• _TASK_
Exactly the lines starting at the line containing "Figure 31: The" and ending at the line containing "Figure 3: The magnetic flux in a magnetic" are to be written out from the listing below, both included.

ENTRIES SHOWN below:

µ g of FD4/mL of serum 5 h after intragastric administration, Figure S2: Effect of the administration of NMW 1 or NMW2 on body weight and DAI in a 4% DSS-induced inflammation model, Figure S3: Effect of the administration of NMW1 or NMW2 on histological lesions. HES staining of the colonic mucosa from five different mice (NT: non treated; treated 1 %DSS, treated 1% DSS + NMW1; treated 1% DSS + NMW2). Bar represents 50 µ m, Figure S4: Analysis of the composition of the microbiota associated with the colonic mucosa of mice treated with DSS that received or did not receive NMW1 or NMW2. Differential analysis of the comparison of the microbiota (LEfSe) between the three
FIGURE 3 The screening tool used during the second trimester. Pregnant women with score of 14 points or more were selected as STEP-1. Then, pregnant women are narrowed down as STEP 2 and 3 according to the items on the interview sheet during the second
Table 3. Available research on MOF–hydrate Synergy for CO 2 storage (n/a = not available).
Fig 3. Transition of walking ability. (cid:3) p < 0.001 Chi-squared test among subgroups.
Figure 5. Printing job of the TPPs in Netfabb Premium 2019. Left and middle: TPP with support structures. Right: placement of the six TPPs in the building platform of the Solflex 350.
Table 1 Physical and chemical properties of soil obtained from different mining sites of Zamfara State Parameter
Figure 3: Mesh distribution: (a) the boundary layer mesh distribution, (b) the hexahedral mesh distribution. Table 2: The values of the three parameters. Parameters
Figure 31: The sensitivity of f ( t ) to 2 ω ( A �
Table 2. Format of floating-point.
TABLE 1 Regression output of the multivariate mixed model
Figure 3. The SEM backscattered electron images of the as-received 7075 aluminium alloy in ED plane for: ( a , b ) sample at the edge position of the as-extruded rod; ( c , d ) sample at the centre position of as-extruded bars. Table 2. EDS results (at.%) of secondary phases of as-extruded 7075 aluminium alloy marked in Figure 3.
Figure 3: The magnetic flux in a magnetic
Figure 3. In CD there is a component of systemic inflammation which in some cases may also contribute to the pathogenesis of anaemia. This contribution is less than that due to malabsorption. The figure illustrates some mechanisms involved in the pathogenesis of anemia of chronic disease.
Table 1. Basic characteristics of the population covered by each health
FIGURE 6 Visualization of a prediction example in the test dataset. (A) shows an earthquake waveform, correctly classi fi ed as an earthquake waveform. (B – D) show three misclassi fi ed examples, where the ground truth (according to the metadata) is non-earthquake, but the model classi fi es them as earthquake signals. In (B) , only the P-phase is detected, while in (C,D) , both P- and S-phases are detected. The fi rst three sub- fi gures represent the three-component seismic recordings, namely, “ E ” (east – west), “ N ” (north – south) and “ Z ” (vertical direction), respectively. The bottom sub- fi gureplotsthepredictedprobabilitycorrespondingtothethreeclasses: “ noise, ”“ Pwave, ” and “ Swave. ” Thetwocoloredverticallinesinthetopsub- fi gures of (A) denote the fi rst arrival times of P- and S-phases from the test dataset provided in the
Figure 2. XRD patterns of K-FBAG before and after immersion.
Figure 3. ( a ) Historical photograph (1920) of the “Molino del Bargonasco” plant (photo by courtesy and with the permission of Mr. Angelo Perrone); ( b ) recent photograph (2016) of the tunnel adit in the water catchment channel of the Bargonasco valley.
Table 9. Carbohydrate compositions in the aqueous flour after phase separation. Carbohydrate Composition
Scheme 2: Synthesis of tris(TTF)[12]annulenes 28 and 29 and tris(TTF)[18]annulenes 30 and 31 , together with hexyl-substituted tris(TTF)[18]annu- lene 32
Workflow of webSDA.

End of ENTRIES SHOWN.

• _ANSWER SECTION_
Figure 31: The sensitivity of f ( t ) to 2 ω ( A �
Table 2. Format of floating-point.
TABLE 1 Regression output of the multivariate mixed model
Figure 3. The SEM backscattered electron images of the as-received 7075 aluminium alloy in ED plane for: ( a , b ) sample at the edge position of the as-extruded rod; ( c , d ) sample at the centre position of as-extruded bars. Table 2. EDS results (at.%) of secondary phases of as-extruded 7075 aluminium alloy marked in Figure 3.
Figure 3: The magnetic flux in a magnetic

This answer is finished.